On the side note, using ensembler if I want to only model missing parts of the protein crystal structure I have, what are my options? ensembler quickmodel --target_uniprot_entry_name my_protein --uniprot_domain_regex '^my protein' --template_pdbids ./my_pdb.pdb --no-loopmodel

mihirdate commented 9 years ago

Thanks John. For some reason -I did not run. But submitting it non interactively worked. The job is now running and producing output. Looks like it will be completed successfully.

Here is my submit script.

#!/bin/tcsh
# Batch script for MPI GPU job on the cbio cluster
# utilizing 4 GPUs, with one thread/GPU
#walltime : maximum wall clock time (hh:mm:ss)
#PBS -l walltime=04:00:00
# join stdout and stderr
#PBS -j oe
# spool output immediately
#PBS -k oe
# specify GPU queue
#PBS -q gpu
# nodes: number of nodes
#ppn: number of processes per node
#gpus: number of gpus per node
#GPUs are in 'exclusive' mode by default, but 'shared' keyword sets them to shared mode.
#PBS -l nodes=1:ppn=1:gpus=1:shared
#PBS -l mem=4G
#PBS -q active
# export all my environment variables to the job
#PBS -V
# job name (default = name of script file)
#PBS -N myjob
# specify email for notifications
#PBS -M username@email.com
#mail settings (one or more characters)
#n: do not send mail
#a: send mail if job is aborted
#b: send mail when job begins execution
#e: send mail when job terminates
#PBS -m n
#filename for standard output (default = <job_name>.o<job_id>)
#at end of job, it is in directory from which qsub was executed
##PBS -o myoutput
# Change to working directory used for job submission
cd $PBS_O_WORKDIR

ensembler quickmodel --target_uniprot_entry_name EGFR_HUMAN --uniprot_domain_regex '^Protein kinase' --template_pdbids 1M14,4AF3 --no-loopmodel

@danielparton @jchodera : If you wish we can close this issue and I will reopen new one on usage of Ensembler. Let me know.
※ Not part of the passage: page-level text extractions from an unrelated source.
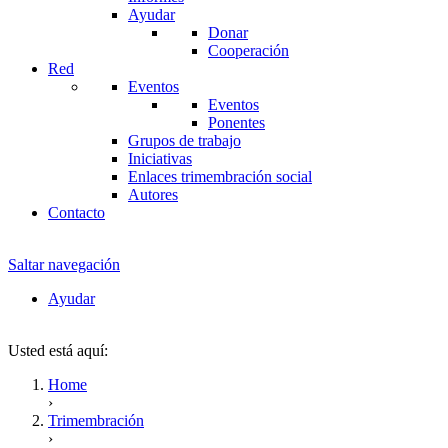
Ayudar
Donar
Cooperación
Red
Eventos
Eventos
Ponentes
Grupos de trabajo
Iniciativas
Enlaces trimembración social
Autores
Contacto
Saltar navegación
Ayudar
Usted está aquí:
Home
›
Trimembración
›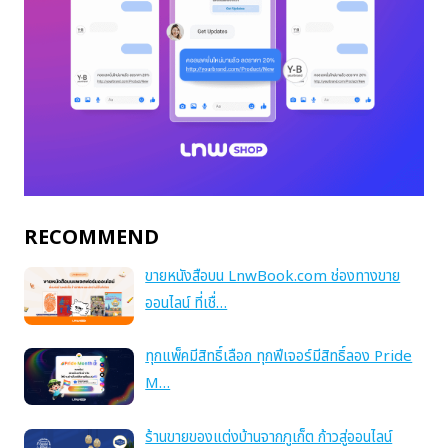
RECOMMEND
ขายหนังสือบน LnwBook.com ช่องทางขาย
ออนไลน์ ที่เชื่…
ทุกแพ็คมีสิทธิ์เลือก ทุกฟีเจอร์มีสิทธิ์ลอง Pride
M…
ร้านขายของแต่งบ้านจากภูเก็ต ก้าวสู่ออนไลน์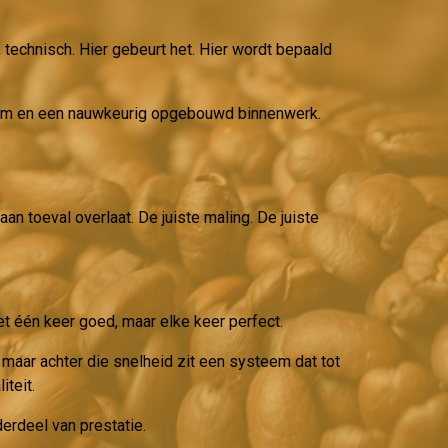
 technisch. Hier gebeurt het. Hier wordt bepaald
teem en een nauwkeurig opgebouwd binnenwerk.
aan toeval overlaat. De juiste maling. De juiste
et één keer goed, maar elke keer perfect.
 maar achter die snelheid zit een systeem dat tot
teit.
derdeel van prestatie.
jchodera commented 9 years ago

@mihirdate, can you reformat the pasted code with "fenced code blocks"? The formatting is getting all screwed up.

See here: https://help.github.com/articles/github-flavored-markdown/#fenced-code-blocks

mihirdate commented 9 years ago

Oops. Sorry about that. Done!

jchodera commented 9 years ago

Much better, thanks!

jchodera commented 9 years ago

Glad it worked! Go ahead and close this issue and open new ones for other issues.

mihirdate commented 9 years ago

By the way, the script worked when I submitted it non interactively. Example of ensembler produced appropriate output.

mihirdate commented 9 years ago

Thanks John and Danny. Closing this now.